Every time I had intercourse with these bought women it seemed to me that I lost part of myself. I gave myself to them, to satisfy my body’s needs. When a very drunk, lusty whore satisfied with this lovemaking weeps quietly, her arms clasping her arms around my neck, I whispered utter nonsense… that this scene should be portrayed with the eyes of an artist. That it is necessary to look into yourself when you feel oppressed. To be with that person you love so strongly, in spite of separation, war and borders. The biological right of men and women to be with one another monogamously is unrealisable for us now.

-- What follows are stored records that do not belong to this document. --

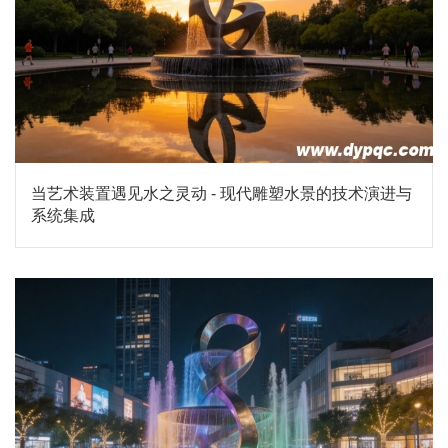
当艺术装置遇见水之灵动 - 现代雕塑水景的技术演进与
系统集成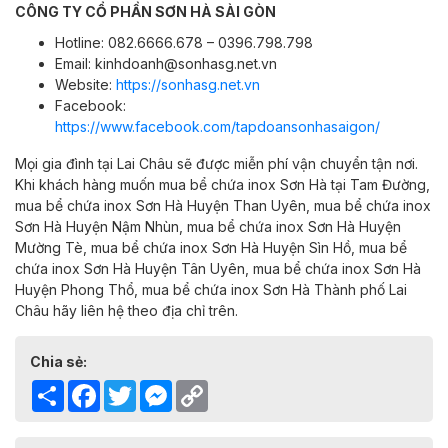
CÔNG TY CỔ PHẦN SƠN HÀ SÀI GÒN
Hotline: 082.6666.678 – 0396.798.798
Email: kinhdoanh@sonhasg.net.vn
Website:
https://sonhasg.net.vn
Facebook:
https://www.facebook.com/tapdoansonhasaigon/
Mọi gia đình tại Lai Châu sẽ được miễn phí vận chuyển tận nơi.
Khi khách hàng muốn mua bể chứa inox Sơn Hà tại Tam
Đường,
mua bể chứa inox Sơn Hà
Huyện Than Uyên,
mua bể chứa inox
Sơn Hà
Huyện Nậm Nhùn,
mua bể chứa inox Sơn Hà
Huyện
Mường Tè,
mua bể chứa inox Sơn Hà
Huyện Sìn Hồ,
mua bể
chứa inox Sơn Hà
Huyện Tân Uyên,
mua bể chứa inox Sơn Hà
Huyện Phong Thổ,
mua bể chứa inox Sơn Hà
Thành phố Lai
Châu
hãy liên hệ theo địa chỉ trên.
Chia sẻ:
Share
Facebook
Twitter
Messenger
Copy
Link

How, I asked my lovers, can you obey that biological instinct when some force pulls you backwards and forwards? A force that never ceases, for there is a certain boundary beyond which all that is most important loses significance. Where body and soul alike are subject to the extreme physical aggression that occurs during war.
Then a typical woman becomes bio material. A piston simply enters its allocated socket. That’s how procreation occurs at such times and you lose yourself utterly as a human being.
Birds
This late summer, and the melody of song protracted,
Like soothing words or victory after struggle,
A planned assault or the delusions of Penelope,
Wherein distant perspectives are awash with birds,
And a military Grasshopper
Disappears into the sky and fades to unconsciousness,
A coffee’s warm vapour drifts from one of the tables,
And a white rose exhales its fragrance.
You are entitled to all of this,
The wind subdued by the tree’s dark tree crown
Forms melodies of yellow leaves,
Extracted from a box, whether for an undefined period,
A short August vacation abroad.
The engine hums through broken passages of summer,
Where the wind cradles birds’ nests in tree crowns,
Giving you the possibility to whisper: this is an augury
Or the comprehension of an image and the end point of flight
Which remains dark and immutable in any season.
The negative of a plane bombing a foreign location.
Through all horizons, without exception, and in all perspectives,
The low sky you encompass in a glance continues
With a plane at a high altitude, and there is no possibility
Of analysing life’s boundlessness in dreams.
So you watch birds through binoculars,
Their wings sculling through blue sky,
Anticipating autumn’s coldness
As they fly towards the southern coast.